Q: I hope to use local red cedar logs as posts for a client’s rustic porch. What’s the best way to remove the bark without damaging the wood underneath?

A: Craig Aument, a timber framer and founding owner of Cascade Joinery, a timber-frame company in Ferndale, Wash., responds: We’re often asked to include natural logs in the timber-frame structures we build. The tree shape creates an interesting contrast to and visual juxtaposition with the milled timbers that make up the rest of the frame. Red cedar, with its natural rot resistance as well as its fairly easy workability, is an excellent choice for unique-looking porch posts.

We’ve found that cedar logs cut in the spring, when the sap is running, are a joy to peel. Loosen a strip of bark at one end of the log with a draw knife or peeling spud. (A peeling spud has a steel blade about 6 inches long and about 2 1/2 inches wide that’s mounted on a long wood handle.
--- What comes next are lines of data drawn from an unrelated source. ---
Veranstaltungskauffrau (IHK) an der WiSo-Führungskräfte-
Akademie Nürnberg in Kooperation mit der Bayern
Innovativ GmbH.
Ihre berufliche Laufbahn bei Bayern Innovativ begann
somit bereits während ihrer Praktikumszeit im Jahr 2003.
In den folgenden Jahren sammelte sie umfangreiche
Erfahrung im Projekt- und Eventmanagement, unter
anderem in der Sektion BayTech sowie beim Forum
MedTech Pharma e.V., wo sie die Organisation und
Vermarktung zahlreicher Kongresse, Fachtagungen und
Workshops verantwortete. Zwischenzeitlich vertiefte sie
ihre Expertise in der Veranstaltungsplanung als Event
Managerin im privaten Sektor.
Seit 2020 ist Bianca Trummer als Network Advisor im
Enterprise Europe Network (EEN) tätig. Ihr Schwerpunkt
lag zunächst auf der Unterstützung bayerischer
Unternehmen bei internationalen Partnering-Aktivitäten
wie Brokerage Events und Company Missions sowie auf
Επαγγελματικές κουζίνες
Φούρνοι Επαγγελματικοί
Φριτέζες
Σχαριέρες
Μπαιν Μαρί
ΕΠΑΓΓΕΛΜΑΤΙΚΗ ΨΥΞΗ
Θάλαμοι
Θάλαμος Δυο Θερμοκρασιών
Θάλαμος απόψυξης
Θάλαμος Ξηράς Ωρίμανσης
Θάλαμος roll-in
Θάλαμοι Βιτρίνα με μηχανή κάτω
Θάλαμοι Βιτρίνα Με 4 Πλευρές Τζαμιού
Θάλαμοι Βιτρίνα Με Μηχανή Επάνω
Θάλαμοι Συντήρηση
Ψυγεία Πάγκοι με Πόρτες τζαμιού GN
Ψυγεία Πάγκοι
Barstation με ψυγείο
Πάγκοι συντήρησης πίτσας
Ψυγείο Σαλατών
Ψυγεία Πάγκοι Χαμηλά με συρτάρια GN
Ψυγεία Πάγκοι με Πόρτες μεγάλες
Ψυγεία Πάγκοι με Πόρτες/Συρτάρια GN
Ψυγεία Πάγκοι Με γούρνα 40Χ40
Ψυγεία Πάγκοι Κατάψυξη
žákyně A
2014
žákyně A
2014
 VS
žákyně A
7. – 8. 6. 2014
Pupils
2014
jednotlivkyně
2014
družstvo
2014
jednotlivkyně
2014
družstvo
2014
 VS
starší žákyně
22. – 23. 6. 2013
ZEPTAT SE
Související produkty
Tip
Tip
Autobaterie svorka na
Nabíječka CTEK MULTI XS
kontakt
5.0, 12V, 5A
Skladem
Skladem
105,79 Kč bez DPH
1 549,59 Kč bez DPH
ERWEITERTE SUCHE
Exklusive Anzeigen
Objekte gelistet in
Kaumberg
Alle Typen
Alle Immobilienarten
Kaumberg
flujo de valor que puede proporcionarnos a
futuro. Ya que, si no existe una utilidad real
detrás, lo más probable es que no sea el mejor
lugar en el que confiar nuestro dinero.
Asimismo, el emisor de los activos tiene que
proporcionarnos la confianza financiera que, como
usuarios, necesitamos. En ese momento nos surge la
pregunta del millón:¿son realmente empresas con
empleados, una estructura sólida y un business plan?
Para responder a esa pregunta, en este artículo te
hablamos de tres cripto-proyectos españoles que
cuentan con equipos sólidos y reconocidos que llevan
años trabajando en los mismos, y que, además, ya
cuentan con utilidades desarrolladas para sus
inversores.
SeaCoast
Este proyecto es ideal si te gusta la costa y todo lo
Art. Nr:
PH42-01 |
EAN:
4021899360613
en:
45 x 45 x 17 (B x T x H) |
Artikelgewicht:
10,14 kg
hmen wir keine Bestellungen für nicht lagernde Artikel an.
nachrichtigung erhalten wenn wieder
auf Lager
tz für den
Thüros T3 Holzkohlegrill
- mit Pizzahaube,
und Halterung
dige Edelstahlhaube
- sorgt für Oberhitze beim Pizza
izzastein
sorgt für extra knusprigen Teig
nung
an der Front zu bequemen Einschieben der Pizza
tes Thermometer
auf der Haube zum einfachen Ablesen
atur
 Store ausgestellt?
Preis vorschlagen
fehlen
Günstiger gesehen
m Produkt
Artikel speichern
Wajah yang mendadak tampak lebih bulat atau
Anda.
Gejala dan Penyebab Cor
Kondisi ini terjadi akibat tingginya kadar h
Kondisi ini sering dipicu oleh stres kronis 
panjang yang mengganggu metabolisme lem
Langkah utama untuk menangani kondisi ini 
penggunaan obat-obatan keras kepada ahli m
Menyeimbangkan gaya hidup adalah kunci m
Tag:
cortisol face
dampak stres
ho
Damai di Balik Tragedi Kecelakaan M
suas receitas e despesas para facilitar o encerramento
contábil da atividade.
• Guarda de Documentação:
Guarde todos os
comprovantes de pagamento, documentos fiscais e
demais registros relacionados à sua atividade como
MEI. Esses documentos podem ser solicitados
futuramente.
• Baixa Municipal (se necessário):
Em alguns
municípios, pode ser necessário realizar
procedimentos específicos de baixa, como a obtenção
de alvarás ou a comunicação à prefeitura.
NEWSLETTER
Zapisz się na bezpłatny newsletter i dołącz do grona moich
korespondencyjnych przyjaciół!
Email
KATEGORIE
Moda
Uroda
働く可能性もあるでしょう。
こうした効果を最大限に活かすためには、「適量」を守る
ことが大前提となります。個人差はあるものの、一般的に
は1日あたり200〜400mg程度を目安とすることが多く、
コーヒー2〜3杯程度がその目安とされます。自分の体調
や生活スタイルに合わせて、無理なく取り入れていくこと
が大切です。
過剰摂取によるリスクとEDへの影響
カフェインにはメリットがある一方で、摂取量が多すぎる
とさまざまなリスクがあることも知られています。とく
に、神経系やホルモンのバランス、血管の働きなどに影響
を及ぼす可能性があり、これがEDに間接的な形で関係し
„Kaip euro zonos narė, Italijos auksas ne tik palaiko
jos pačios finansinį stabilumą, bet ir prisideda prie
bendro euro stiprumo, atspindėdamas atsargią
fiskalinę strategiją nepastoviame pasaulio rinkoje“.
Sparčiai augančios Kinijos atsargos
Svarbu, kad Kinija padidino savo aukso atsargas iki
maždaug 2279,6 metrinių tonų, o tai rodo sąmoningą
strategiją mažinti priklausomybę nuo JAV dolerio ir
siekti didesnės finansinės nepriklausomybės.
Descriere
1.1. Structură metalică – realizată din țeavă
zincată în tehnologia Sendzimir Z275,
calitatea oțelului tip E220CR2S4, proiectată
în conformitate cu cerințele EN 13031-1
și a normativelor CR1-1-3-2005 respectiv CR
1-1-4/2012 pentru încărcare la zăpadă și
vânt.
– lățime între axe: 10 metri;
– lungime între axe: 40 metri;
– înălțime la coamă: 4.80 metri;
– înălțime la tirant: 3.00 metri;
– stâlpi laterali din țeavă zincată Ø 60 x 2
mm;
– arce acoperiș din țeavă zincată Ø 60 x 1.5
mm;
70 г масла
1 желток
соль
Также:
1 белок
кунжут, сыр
The blade is slightly curved and sharpened on the end as well as on both sides.) Once you’ve separated a section of bark, pull up; you can usually peel full-length strips from the log. Native Americans in my area harvested basket-making material from live trees this way. They did not strip the whole tree, but usually took just a 6-inch to 8-inch strip from one side, so the tree wouldn’t die.

When the sap isn’t running, the bark is a lot tougher to peel. In this case, work your way down the log using a draw knife or peeling spud, taking off the outer layers of hard bark and being careful to stay in the right layer to avoid cutting into the log. This can get tricky around the knots or branches, but you don’t need to get all the way to the wood in these areas, just the harder outside layer of bark.

Regardless of when the tree is cut, it is best to get the bark off as soon as possible. Otherwise, moisture and bugs can get under the bark, staining and burrowing into the sapwood layer.

Once you’ve taken off most of the outer bark, carefully pressure wash the logs to clean up the inner layer. Then begin working them to make your posts. Usually by the time you’ve finished with the fabrication, the logs are dry enough to be finished. In most cases, we use Sikkens Cetol Log and Siding to seal the log and bring out the natural color of the wood.